● Tarea pendiente 1
Según la nota sobre la convocatoria de la FSM, ¿en qué fechas se desarrollará la Semana Internacional de Acción en Solidaridad con Cuba?
● Tarea pendiente 2
Reescribe el fragmento de la nota sobre la convocatoria de la FSM que va desde "El documento subraya" hasta "electricidad y combustible.", ambos incluidos, y sustituye "combustible" por "carburante".
● Tarea pendiente 3
Prosigue la nota sobre la convocatoria de la FSM a partir del punto en que termina.

● Texto proporcionado
⁂
La Federación Sindical Mundial (FSM) convocó a una Semana Internacional de Acción en Solidaridad con Cuba, que se desarrollará del 6 al 12 de abril, como parte de un llamamiento urgente a sus organizaciones afiliadas y al movimiento sindical clasista a nivel global.
De acuerdo con el pronunciamiento del Secretariado de la FSM, la iniciativa surge en un contexto de agravamiento de las condiciones económicas y energéticas en la isla, asociado al recrudecimiento del bloqueo impuesto por Estados Unidos. La organización sindical denuncia que esta política busca “estrangular la economía cubana” y afectar directamente las condiciones de vida de la clase trabajadora.
El documento subraya que, pese a las reiteradas resoluciones de la Asamblea General de las Naciones Unidas contra el bloqueo, Washington no solo mantiene estas medidas, sino que las ha intensificado, incluyendo restricciones al suministro de combustible, lo cual ha incidido en la crisis energética que enfrenta el país.
Acciones concretas de solidaridad
La FSM orienta a sus miembros a organizar, durante esa semana, actos, movilizaciones y manifestaciones frente a embajadas de Estados Unidos, así como a desarrollar una campaña internacional de recolección de fondos, medicamentos e insumos médicos destinados a apoyar al pueblo cubano.
Los recursos recaudados serán canalizados a través de la Central de Trabajadores de Cuba (CTC), con el propósito de aliviar las dificultades en centros laborales afectados por la escasez de electricidad y combustible.
Asimismo, el llamamiento enfatiza la necesidad de llevar el mensaje de solidaridad a los centros de trabajo, como parte de una respuesta organizada del movimiento obrero internacional.
⁂
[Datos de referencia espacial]

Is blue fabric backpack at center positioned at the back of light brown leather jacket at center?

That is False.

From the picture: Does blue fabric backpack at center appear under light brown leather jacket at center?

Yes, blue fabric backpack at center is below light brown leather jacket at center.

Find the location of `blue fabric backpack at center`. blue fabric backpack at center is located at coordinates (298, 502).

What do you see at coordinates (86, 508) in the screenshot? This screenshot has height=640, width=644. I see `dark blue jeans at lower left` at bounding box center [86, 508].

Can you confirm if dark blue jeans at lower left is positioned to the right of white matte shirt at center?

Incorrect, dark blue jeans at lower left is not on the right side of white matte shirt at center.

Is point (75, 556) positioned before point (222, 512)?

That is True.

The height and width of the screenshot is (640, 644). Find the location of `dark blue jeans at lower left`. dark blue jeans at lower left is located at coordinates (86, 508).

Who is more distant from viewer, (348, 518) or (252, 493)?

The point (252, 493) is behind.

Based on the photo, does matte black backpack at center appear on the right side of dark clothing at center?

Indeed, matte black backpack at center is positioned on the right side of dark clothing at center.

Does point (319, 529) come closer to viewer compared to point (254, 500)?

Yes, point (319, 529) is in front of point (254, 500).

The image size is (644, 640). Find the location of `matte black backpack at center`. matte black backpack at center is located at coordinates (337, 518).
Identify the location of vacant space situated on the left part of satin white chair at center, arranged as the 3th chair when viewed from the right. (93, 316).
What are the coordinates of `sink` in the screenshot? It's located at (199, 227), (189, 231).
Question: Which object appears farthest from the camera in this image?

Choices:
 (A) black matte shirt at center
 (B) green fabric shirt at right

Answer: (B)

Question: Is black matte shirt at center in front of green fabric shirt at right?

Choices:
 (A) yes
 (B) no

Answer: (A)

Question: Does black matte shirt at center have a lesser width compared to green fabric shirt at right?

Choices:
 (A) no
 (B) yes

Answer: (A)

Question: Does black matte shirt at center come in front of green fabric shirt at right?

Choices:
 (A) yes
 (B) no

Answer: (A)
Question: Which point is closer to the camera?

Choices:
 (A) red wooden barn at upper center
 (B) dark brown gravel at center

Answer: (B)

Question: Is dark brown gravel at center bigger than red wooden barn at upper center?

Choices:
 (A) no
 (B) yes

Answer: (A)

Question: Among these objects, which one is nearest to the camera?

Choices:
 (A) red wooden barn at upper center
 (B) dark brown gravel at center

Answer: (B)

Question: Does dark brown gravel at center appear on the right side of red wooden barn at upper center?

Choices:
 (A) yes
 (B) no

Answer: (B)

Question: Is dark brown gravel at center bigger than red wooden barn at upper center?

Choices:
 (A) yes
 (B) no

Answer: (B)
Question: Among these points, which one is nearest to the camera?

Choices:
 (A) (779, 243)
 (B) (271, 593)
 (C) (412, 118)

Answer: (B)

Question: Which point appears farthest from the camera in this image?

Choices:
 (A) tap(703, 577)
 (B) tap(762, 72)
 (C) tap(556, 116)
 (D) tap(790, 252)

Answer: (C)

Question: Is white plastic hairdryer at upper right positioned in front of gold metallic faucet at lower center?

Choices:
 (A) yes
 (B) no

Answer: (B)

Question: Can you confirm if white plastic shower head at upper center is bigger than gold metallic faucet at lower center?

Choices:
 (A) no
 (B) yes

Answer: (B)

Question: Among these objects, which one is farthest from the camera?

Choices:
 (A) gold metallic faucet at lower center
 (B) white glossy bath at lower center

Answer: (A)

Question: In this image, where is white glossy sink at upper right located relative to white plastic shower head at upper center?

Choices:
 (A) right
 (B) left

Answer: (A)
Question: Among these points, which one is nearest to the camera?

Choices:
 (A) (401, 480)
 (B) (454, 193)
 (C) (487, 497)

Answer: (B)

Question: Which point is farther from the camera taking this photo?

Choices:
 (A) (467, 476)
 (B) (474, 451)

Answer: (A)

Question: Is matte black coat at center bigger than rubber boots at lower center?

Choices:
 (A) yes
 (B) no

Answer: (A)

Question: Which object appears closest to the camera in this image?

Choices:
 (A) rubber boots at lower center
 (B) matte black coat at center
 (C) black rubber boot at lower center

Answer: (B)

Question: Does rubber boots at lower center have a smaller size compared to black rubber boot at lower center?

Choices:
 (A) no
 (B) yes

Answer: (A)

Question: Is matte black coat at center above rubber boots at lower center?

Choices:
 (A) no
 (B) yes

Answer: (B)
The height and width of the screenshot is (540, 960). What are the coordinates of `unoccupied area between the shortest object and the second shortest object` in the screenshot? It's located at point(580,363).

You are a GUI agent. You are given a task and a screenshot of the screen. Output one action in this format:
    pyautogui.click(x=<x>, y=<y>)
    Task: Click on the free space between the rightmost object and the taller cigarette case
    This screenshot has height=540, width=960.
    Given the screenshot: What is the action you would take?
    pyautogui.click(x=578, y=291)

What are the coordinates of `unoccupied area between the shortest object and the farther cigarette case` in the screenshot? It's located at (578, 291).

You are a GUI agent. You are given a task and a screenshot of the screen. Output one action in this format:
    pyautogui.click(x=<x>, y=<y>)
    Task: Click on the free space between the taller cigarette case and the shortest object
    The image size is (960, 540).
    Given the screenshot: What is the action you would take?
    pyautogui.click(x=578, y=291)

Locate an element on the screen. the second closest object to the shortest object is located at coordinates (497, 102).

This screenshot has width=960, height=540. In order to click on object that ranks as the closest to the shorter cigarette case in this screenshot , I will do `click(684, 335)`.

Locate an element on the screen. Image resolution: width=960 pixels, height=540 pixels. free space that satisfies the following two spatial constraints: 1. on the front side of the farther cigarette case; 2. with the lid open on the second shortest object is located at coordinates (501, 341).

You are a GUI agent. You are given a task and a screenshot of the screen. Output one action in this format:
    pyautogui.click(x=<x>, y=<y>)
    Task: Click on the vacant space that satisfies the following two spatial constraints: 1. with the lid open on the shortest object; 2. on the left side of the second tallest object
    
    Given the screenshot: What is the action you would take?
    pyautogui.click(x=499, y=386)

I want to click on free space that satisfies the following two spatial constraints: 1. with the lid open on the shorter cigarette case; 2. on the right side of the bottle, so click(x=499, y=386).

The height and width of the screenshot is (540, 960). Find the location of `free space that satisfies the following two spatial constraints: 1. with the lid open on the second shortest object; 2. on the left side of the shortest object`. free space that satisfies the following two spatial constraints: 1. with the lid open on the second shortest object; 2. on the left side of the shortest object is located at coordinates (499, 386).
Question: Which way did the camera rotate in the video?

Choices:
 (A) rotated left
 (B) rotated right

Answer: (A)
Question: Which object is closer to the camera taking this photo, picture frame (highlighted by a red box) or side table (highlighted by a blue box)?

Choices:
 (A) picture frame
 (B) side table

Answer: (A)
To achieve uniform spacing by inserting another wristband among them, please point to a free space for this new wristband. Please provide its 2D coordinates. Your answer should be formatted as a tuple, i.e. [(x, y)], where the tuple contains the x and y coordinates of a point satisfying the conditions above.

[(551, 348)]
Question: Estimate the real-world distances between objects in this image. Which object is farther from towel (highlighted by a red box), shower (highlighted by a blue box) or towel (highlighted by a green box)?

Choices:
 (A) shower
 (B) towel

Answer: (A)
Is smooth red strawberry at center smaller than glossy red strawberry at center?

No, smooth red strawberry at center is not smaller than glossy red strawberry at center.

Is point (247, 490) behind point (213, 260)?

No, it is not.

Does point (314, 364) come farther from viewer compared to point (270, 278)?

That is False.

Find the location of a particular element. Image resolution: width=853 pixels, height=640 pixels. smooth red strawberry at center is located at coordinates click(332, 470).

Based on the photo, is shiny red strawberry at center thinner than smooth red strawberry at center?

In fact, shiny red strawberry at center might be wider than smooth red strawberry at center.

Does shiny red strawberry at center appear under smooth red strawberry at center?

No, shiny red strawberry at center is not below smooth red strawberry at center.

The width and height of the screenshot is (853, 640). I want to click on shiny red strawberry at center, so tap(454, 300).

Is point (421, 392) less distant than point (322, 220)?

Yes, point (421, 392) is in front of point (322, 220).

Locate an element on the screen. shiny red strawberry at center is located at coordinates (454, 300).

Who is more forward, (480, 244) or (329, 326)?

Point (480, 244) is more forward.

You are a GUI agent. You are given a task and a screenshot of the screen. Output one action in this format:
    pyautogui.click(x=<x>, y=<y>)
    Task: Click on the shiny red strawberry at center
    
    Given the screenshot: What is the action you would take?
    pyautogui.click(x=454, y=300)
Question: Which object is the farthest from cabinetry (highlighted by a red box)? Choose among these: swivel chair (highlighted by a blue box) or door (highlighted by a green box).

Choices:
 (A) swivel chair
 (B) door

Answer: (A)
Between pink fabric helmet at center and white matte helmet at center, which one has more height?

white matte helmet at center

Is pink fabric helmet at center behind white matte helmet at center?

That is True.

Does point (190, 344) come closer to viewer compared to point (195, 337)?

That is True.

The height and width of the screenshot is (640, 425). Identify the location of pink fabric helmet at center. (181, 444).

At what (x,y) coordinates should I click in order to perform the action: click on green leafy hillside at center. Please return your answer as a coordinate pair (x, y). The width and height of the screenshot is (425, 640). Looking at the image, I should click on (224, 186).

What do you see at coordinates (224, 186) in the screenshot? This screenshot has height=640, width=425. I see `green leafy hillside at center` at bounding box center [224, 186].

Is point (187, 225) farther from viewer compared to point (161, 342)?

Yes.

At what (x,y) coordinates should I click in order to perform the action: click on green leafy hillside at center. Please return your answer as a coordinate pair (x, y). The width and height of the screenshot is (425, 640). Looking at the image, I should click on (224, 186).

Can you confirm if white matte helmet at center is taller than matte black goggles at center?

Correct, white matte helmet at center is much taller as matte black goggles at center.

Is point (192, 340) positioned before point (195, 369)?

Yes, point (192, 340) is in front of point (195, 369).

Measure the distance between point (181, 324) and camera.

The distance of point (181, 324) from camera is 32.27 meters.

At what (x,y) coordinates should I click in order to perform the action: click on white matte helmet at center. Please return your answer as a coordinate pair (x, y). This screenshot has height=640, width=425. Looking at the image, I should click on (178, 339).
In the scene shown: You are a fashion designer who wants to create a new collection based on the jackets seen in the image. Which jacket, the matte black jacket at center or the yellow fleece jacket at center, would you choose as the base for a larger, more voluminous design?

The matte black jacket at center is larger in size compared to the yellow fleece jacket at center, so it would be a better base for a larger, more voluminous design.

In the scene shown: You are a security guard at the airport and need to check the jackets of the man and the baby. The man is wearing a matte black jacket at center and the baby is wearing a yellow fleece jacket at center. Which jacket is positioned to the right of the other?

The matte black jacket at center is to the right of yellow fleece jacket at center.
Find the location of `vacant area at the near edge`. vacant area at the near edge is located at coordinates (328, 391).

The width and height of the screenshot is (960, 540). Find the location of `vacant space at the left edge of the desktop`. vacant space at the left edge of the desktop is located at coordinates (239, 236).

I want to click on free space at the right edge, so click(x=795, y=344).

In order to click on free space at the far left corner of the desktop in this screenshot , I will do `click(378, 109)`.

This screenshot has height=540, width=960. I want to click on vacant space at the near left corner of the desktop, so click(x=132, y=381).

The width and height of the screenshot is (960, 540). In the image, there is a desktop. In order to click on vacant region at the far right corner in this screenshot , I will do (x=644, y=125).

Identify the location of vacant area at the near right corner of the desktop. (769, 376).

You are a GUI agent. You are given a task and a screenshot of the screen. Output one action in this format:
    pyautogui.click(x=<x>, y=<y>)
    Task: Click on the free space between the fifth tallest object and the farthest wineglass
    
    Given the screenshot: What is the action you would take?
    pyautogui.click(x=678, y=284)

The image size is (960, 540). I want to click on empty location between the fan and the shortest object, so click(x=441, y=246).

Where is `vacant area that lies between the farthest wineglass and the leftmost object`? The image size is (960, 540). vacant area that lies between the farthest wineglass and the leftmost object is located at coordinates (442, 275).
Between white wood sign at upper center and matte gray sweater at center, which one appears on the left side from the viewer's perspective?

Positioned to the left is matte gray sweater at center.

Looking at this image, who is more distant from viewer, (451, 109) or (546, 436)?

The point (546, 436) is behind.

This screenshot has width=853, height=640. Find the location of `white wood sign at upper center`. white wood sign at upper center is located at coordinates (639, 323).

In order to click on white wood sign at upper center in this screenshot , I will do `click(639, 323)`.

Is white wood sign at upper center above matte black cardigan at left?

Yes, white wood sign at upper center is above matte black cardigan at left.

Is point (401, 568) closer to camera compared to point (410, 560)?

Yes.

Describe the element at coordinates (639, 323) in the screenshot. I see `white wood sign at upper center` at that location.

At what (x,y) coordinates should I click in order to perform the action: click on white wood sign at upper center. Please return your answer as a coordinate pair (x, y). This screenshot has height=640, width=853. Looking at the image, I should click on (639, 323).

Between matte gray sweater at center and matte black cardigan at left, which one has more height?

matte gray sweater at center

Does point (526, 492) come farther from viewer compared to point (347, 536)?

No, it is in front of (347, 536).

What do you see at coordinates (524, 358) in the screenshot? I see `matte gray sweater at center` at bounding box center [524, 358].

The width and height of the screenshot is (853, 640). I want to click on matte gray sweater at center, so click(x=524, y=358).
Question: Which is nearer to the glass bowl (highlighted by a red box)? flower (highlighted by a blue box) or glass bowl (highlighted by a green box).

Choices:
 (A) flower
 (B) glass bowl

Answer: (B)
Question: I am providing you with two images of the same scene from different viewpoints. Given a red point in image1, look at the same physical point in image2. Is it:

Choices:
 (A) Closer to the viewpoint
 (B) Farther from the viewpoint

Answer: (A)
⁂
● Resultado obtenido 1
Del 6 al 12 de abril.

● Resultado obtenido 2
El documento subraya que, pese a las reiteradas resoluciones de la Asamblea General de las Naciones Unidas contra el bloqueo, Washington no solo mantiene estas medidas, sino que las ha intensificado, incluyendo restricciones al suministro de carburante, lo cual ha incidido en la crisis energética que enfrenta el país.
Acciones concretas de solidaridad
La FSM orienta a sus miembros a organizar, durante esa semana, actos, movilizaciones y manifestaciones frente a embajadas de Estados Unidos, así como a desarrollar una campaña internacional de recolección de fondos, medicamentos e insumos médicos destinados a apoyar al pueblo cubano.
Los recursos recaudados serán canalizados a través de la Central de Trabajadores de Cuba (CTC), con el propósito de aliviar las dificultades en centros laborales afectados por la escasez de electricidad y carburante.

● Resultado obtenido 3
Contexto internacional y pronunciamientos recientes
La convocatoria de la FSM coincide con un creciente movimiento internacional de solidaridad con Cuba. En las últimas semanas, diversas organizaciones sociales y sindicales en América Latina han denunciado el impacto del bloqueo y han expresado su respaldo a la isla.
Agrupaciones de El Salvador, por ejemplo, suscribieron una proclama pública en la que califican el bloqueo como “asedio criminal” y responsabilizan a Estados Unidos por sus efectos sobre la población cubana.
De igual forma, iniciativas como el convoy internacional “Nuestra América”, integrado por activistas de varios países, trajeron ayuda humanitaria a Cuba, incluyendo medicamentos y paneles solares, en respuesta a la crisis energética y de abastecimiento.
La mayor de las Antillas enfrenta escasez de alimentos, medicinas y frecuentes apagones, situación que ha incrementado la solidaridad internacional y agradece profundamente este tipo de iniciativas.
“¡Manos fuera de Cuba! ¡Cuba no está sola!”, concluye el llamamiento, reafirmando la necesidad de fortalecer la unidad y la cooperación internacional en defensa de la soberanía de la isla.